Filipe Pinto-Ribeiro, the Festival's founding director, seemed to be particularly happy. He was light-fingered, fleet and delicate without being precious. His colleagues matched him, each in their own way. Whether it was her immaculate up-bow strokes in the Andante or her articulating fingers throughout, Mihaela Martin, a virtuoso taking on the mantle of a chamber musician with exquisite, understated leadership, made it quite clear that the greatest musicians practice what they teach. The Andante gave full voice to the big viola and cello solos, and still the ending was simply magical. Kyril Zlotnikov, the Jerusalem Quartet's cellist, and Janne Saksala, since 2008 First Principal double bass with the Berlin Philharmonic, gave a big gruff hug to their four warning shots in the Scherzo, and Saksala introduced his little solo towards the end with a charming portamento.
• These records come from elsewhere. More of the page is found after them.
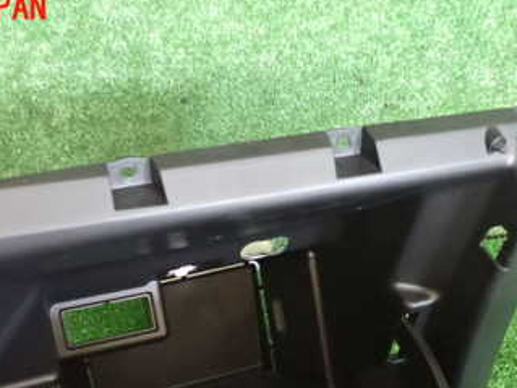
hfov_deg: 40.4
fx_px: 702
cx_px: 238
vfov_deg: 29.5
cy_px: 354
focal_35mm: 47
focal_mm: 4.5
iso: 1600
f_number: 2
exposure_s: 1/30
The Andantino theme and variations movement began with the lower strings making a beautifully seated cushion of warmth under Martin's simple phrasing of the beloved tune. As the variations progressed, the striking quality of the players came to the fore without disturbing the flow; Tatjana Masurenko's amazing palette of colors and drop dead gorgeous sound showed just how much Schubert loved the viola, and Zlotnikov in his show-stopping variation proved that less can really be more.

There was even an unexpected life lesson moment when Saksala demonstrated his "what to do with a recalcitrant fold-out page" technique. Hint: look like you're playing unperturbed for a few nanoseconds until you can get the page properly turned. As a lovely fillip towards the end of a jaunty Allegro giusto Pinto-Ribeiro played one little arpeggiated chord as a brief heart-stopping moment of beauty, giving a personal touch to the final stretch run.

Pascal Moraguès, Filipe Pinto-Ribeiro and Anna Samuil © Rita Carmo
Pascal Moraguès, Filipe Pinto-Ribeiro and Anna Samuil
© Rita Carmo

The B flat Piano Trio opened with a bold, uncomplicated tempo, avoiding trying to get too much into Schubert's head and instead letting the music play itself, as much as possible in music so rich in solos. Jack Liebeck's silver sound and Zlotnikov's gold were embraced by Katya Apekisheva, co-founder the London Piano Festival (the fourth edition scheduled for October), in a vast dreamy, passionate landscape that she made to flow along arcs of musical thought and motion. Zlotnikov played the big tune in the first movement, for example, as not merely a pleasant interlude but as music of great nobility reminiscent of another famous cello melody with the same kind of intervallic feature, the second theme of Dvořák's Cello Concerto. Although the overall balance was not as carefully judged as it had been in the Trout, the music was again over too soon.

Ending the concert with one of Schubert's biggest and latest song creations after opening with one of his smallest and earliest, Anna Samuil took a big, even operatic approach which worked because she was inhabiting the role so fully, convincingly, and sumptuously. Pascal Moraguès, who at the age of 18 was invited by Daniel Barenboim to become principal clarinet in the Orchestre de Paris, played his role as a sort of Pan or perhaps the shepherd of the poem to perfection, playing without music and providing a sort of instrumental foil to Samuil while trading elegant riffs with Pinto-Ribeiro.

Among the highlights of the three remaining MasterFest concerts will be a rare sighting of Hummel's Quintet for the same forces as the Trout Quintet, Tchaikovsky's Piano Trio, and as the gran [sic] finale, Mozart's Gran Partita led by British oboist Nicholas Daniels.